Semrush analyzed 325,000 prompts across ChatGPT Search, Google AI Mode, and Perplexity.

They found LinkedIn appearing in 11% of AI responses on average. It ranked as the second most cited domain in the entire dataset.

For context, that puts it ahead of most publishers and reference platforms marketers assume dominate AI answers.

If you’re in B2B - SaaS, consulting, professional services - AI is already sourcing from LinkedIn to answer your buyers’ questions.

The question is whether your content is included.

Here’s what the data says to actually do differently.

Write Articles, Not Just Posts

LinkedIn articles made up 50–66% of cited LinkedIn content. Posts made up 15–28%. The most cited article length was 500–2,000 words.

Marketers usually treat LinkedIn as a feed with short posts only. Articles are considered pointless as engagement is often low.

But this data says AI isn’t prioritizing what performs in the feed. It’s pulling what gives it enough context to answer a user’s question.

A 200-word reaction post usually doesn’t do that. A 1,000-word article that adds depth, expertise, and insights does

Consider a repurposing workflow. Either repurpose posts into LinkedIn articles or website articles into LinkedIn articles.

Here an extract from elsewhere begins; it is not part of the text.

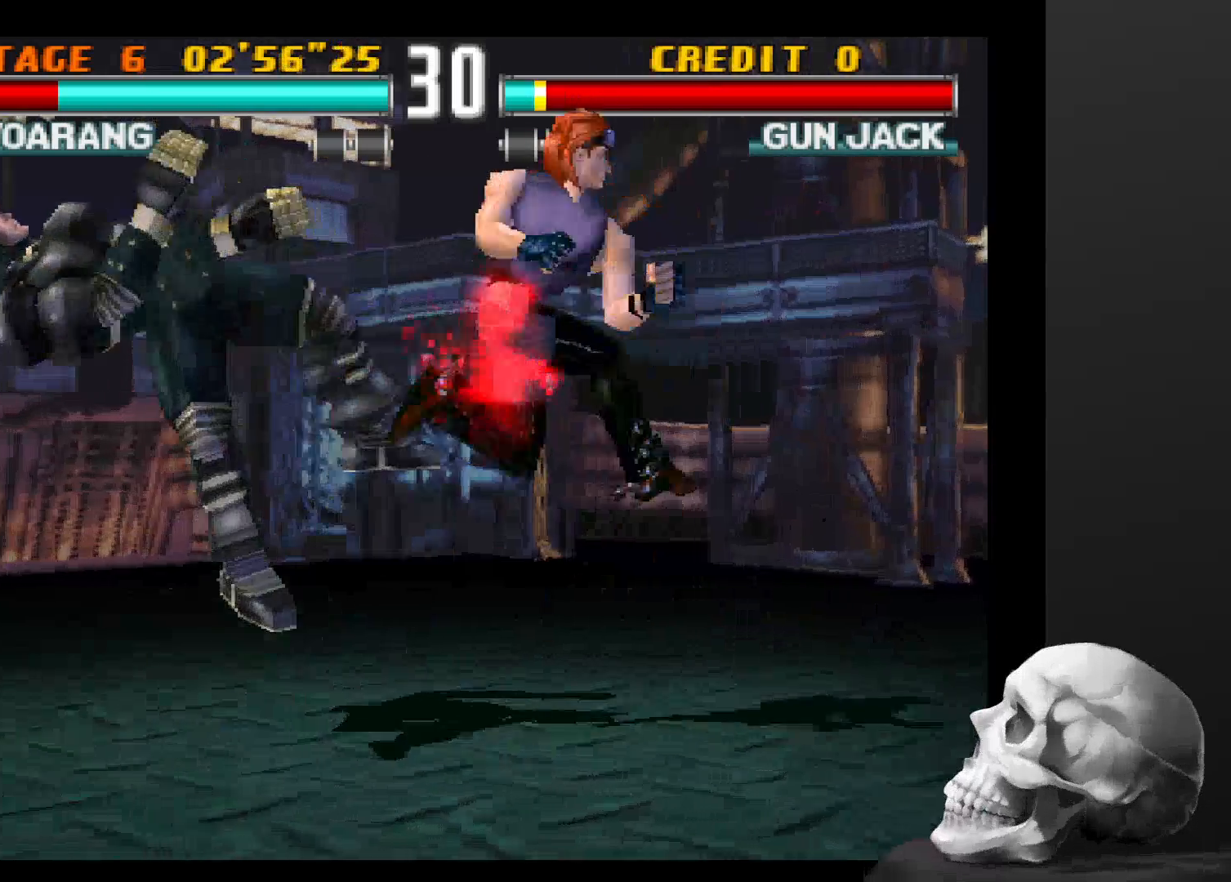
{"dt_ms": 500, "buttons": [], "left_stick": "center", "right_stick": "center", "events": [[67, "CIRCLE", "down"], [134, "CIRCLE", "up"]]}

Stop Resharing. Start Explaining.

95% of cited posts were original. Reshares accounted for roughly 5%.

LinkedIn is full of reaction content. Someone reposts a news story, adds two sentences, and publishes. Unfortunately, it doesn’t get cited in AI search.

Original posts - new ideas is the way to go.

Also, 54–64% of cited posts were educational or advice-led. That’s the format that works here.

Not an opinion on its own. Actual explanation. How something works, what to do, why it’s important. Self-contained posts that don’t rely on outside context to make sense.

That’s what AI can use. Everything else is pretty much ignored.

Consistency Matters More Than Going Viral

Three-quarters of cited post authors had published at least five times in the four weeks before being cited.

Median engagement on those same posts? 15–25 reactions. One comment or fewer.

That’s the most important finding in the report. The content that got cited didn’t look like top-performing content. It looked ordinary.

What those authors had in common was volume and topic focus. Not one standout post. Repeated, consistent coverage of a topical area.

For AI retrieval, covering a topic regularly appears to carry more weight than occasionally nailing a viral high-engagement post.

If AI search optimization is important, stop chasing viral success and build topical depth.

Audience Size Is Less of a Barrier Than Most Assume

Creators with under 500 followers were cited as often as, sometimes more than, those with larger audiences.

That’s a rare thing to happen in this day and age.

It’s an opportunity for consultants, niche operators, and smaller brands that avoid LinkedIn due to competition and underperformance.

Expertise, consistency, and tight topic focus appear to outperform follower count in this dataset. That’s actually a prime opportunity if you execute correctly.

Run Both the Brand Page and the People Behind It

Perplexity cited company pages in 59% of its LinkedIn citations. ChatGPT Search and Google AI Mode cited individual members in 59%.

Company pages have been written off by many marketers as organic posts only reach roughly 1–2% of followers.

But this data suggests company pages still carry citation weight in AI search even when on platform performance is weak.

Use the company page to publish the brand’s expertise on specific topics. Use founder and employee profiles to add named authority and individual perspective.

Both contribute to AI retrieval, just differently.

What to Actually Change

Stop measuring LinkedIn content only by engagement. A post with 20 reactions that covers your product category or services may be doing more for AI search visibility than a post with 4000 likes.

Pick a small number of topics. Cover them consistently. Publish both posts and articles. Make sure the LinkedIn version of your thinking is complete and original, not just a teaser pointing back to your website or a lazy repost of website articles.

One final thing worth knowing:

The Semrush data also found high semantic similarity between cited LinkedIn content and the AI answers that used it. That means your content can directly influence the answer the user is seeing.

Although untrackable from a performance perspective, it’s valuable in the user journey.